Ein gesunder Lebensstil-Score wurde basierend auf fünf modifizierbaren Lebensstilfaktoren entwickelt: eine Ernährung für die Gesundheit des Gehirns (Mediterranean-DASH Diet Intervention for Neurodegenerative Delay – MIND-Diät-Score in den oberen 40 % der Kohortenverteilung), kognitive Aktivitäten im späten Leben (zusammengesetzter Score in den oberen 40 %), mäßige oder intensive körperliche Aktivität (≥ 150 min/Woche), Nichtrauchen und leichter bis mäßiger Alkoholkonsum (Frauen 1–15 g/Tag; Männer 1–30 g/Tag).

Hauptergebnis

Lebenserwartung mit und ohne Alzheimer-Demenz bei Frauen und Männern.

Ergebnisse Frauen im Alter von 65 Jahren mit vier oder fünf gesunden Faktoren hatten eine Lebenserwartung von 24,2 Jahren (95 % Konfidenzintervall 22,8 bis 25,5) und lebten 3,1 Jahre länger als Frauen im Alter von 65 Jahren mit null oder einem gesunden Faktor (Lebenserwartung 21,1 Jahre, 19,5 bis 22,4) .

Von der Gesamtlebenserwartung im Alter von 65 Jahren verbrachten Frauen mit vier oder fünf gesunden Faktoren 10,8 % (2,6 Jahre, 2,0 bis 3,3) ihrer verbleibenden Jahre mit Alzheimer-Demenz, während Frauen mit null oder einem gesunden Faktor 19,3 % (4,1 Jahre, 3.2 bis 5.1) mit der Krankheit.
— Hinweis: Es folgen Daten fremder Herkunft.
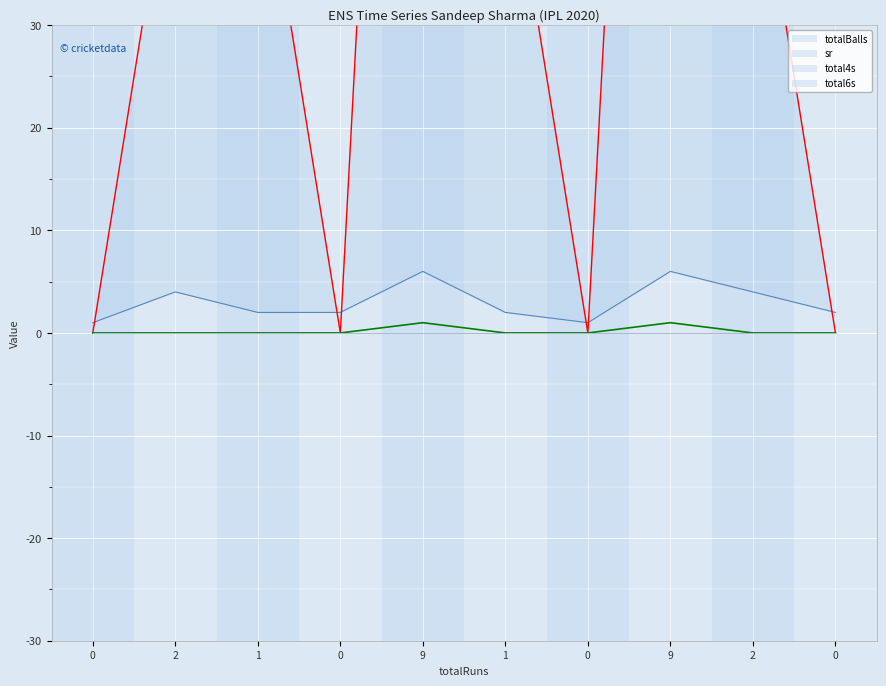

Reading left to right, transcribe all the data shown in this chart.

totalBalls: 0=1	2=4	1=2	0=2	9=6	1=2	0=1	9=6	2=4	0=2
sr: 0=0	2=50	1=50	0=0	9=150	1=50	0=0	9=150	2=50	0=0
total4s: 0=0	2=0	1=0	0=0	9=1	1=0	0=0	9=1	2=0	0=0
total6s: 0=0	2=0	1=0	0=0	9=0	1=0	0=0	9=0	2=0	0=0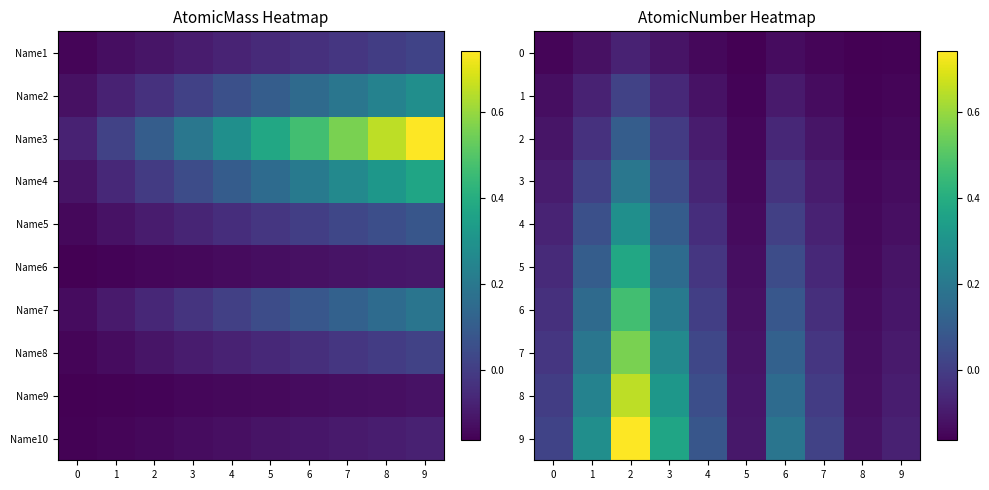

The value of 6 at 7 is -0.1. True or false?

False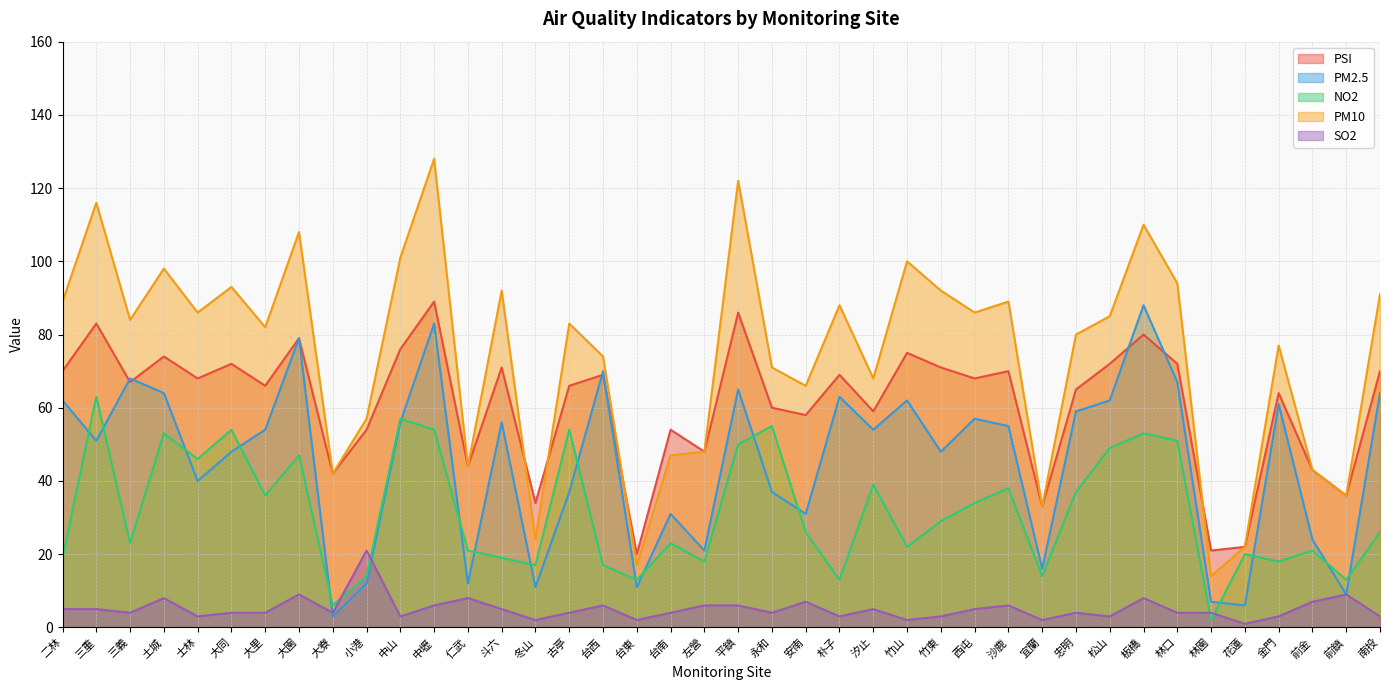

At which category is the sum across all series the highest?

中壢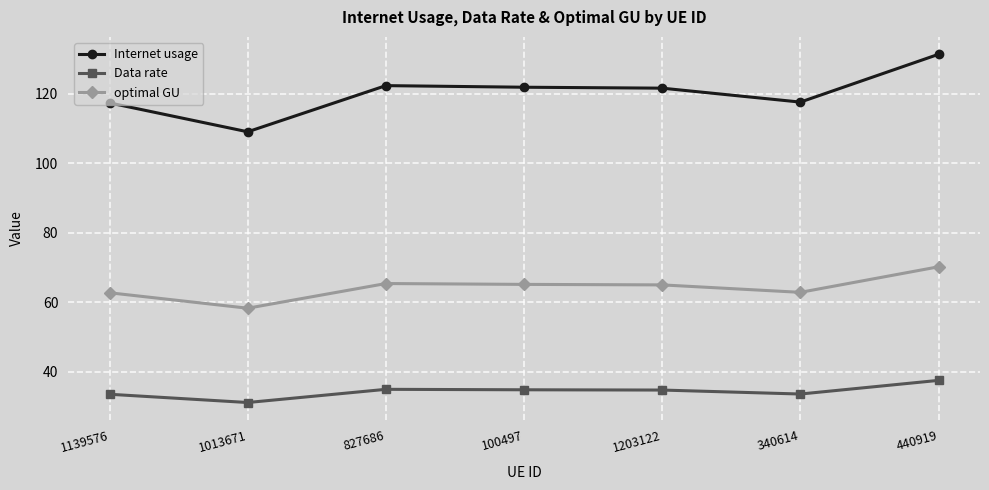

In optimal GU, how many points are higher than both neighbors (excluding endpoints)?

1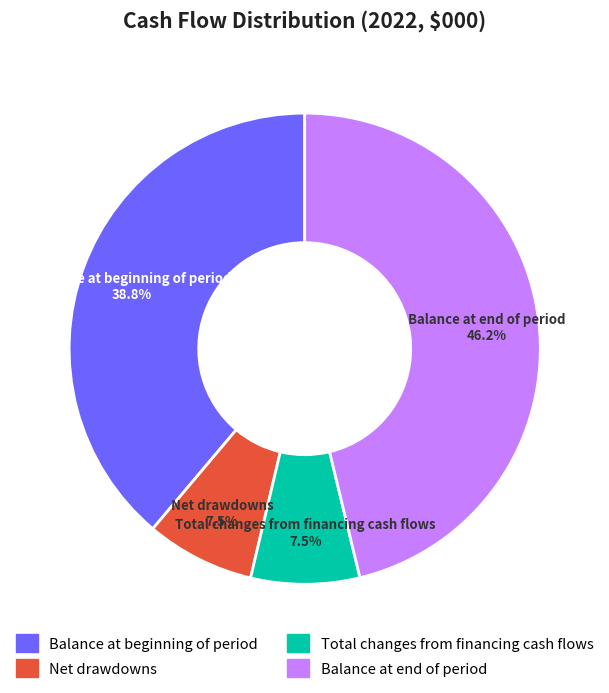

True or false: Total changes from financing cash flows accounts for 1% of the total.

False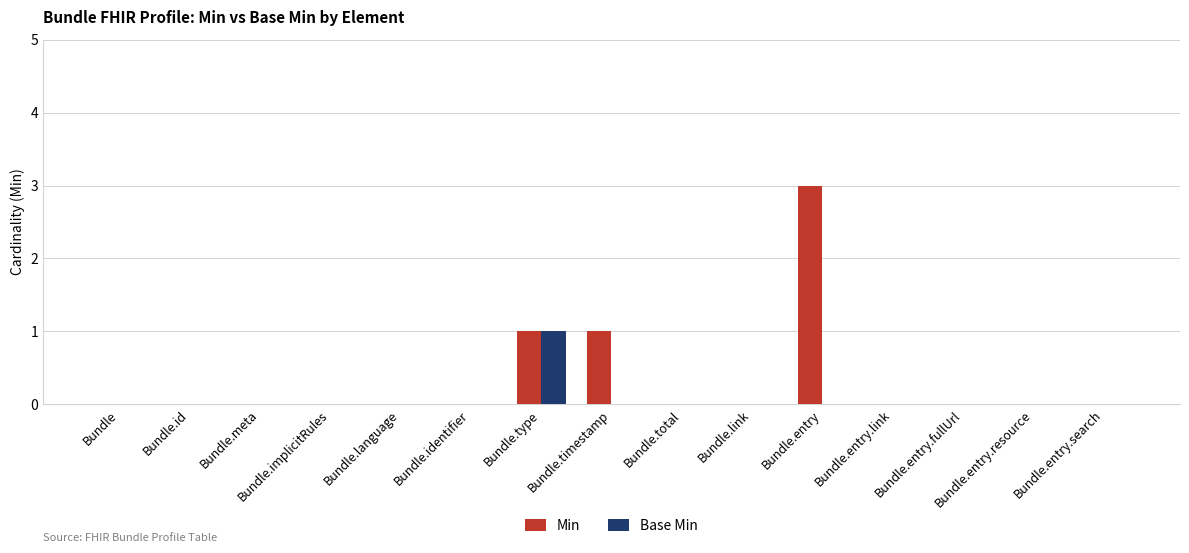

Is it true that Min equals 0 at Bundle.entry.resource?

True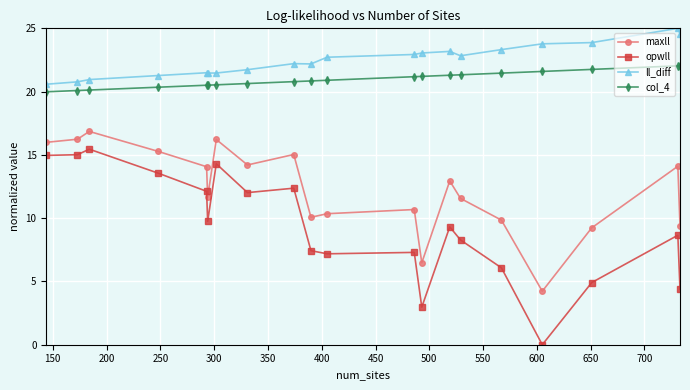

List the series in order of their peak value, lowest first.

opwll, maxll, col_4, ll_diff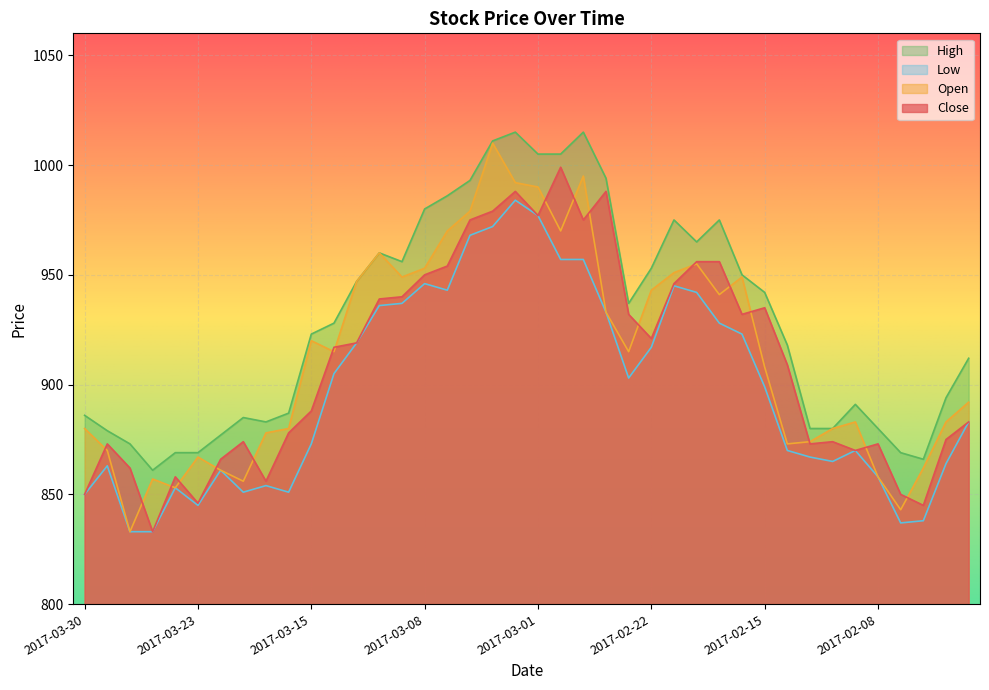

Which series changed the most between 2017-03-22 and 2017-02-24?

Close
Die Lebenserwartung für Frauen im Alter von 65 Jahren ohne Alzheimer-Demenz und vier oder fünf Gesundheitsfaktoren betrug 21,5 Jahre (20,0 bis 22,7) und für Frauen mit null oder einem Gesundheitsfaktor 17,0 Jahre (15,5 bis 18,3). Männer im Alter von 65 Jahren mit vier oder fünf Gesundheitsfaktoren hatten eine Gesamtlebenserwartung von 23,1 Jahren (21,4 bis 25,6), was 5,7 Jahre länger ist als Männer im Alter von 65 Jahren mit null oder einem Gesundheitsfaktor (Lebenserwartung 17,4 Jahre, 15,8 bis 20,1).

Von der Gesamtlebenserwartung im Alter von 65 Jahren verbrachten Männer mit vier oder fünf gesunden Faktoren 6,1 % (1,4 Jahre, 0,3 bis 2,0) ihrer verbleibenden Jahre mit Alzheimer-Demenz, und Männer mit null oder einem gesunden Faktor verbrachten 12,0 % (2,1 Jahre, 0,2 bis 3,0) mit der Krankheit.

Die Lebenserwartung für Männer im Alter von 65 Jahren ohne Alzheimer-Demenz und vier oder fünf gesunde Faktoren betrug 21,7 Jahre (19,7 bis 24,9), und für Männer mit null oder einem gesunden Faktor betrug die Lebenserwartung 15,3 Jahre (13,4 bis 19,1).

Fazit

Ein gesunder Lebensstil war bei Männern und Frauen mit einer längeren Lebenserwartung verbunden, und sie lebten einen größeren Teil ihrer verbleibenden Jahre ohne Alzheimer-Demenz. Die Schätzungen der Lebenserwartung könnten Gesundheitsexperten, politischen Entscheidungsträgern und Interessenvertretern helfen, zukünftige Gesundheitsdienste, Kosten und Bedürfnisse zu planen.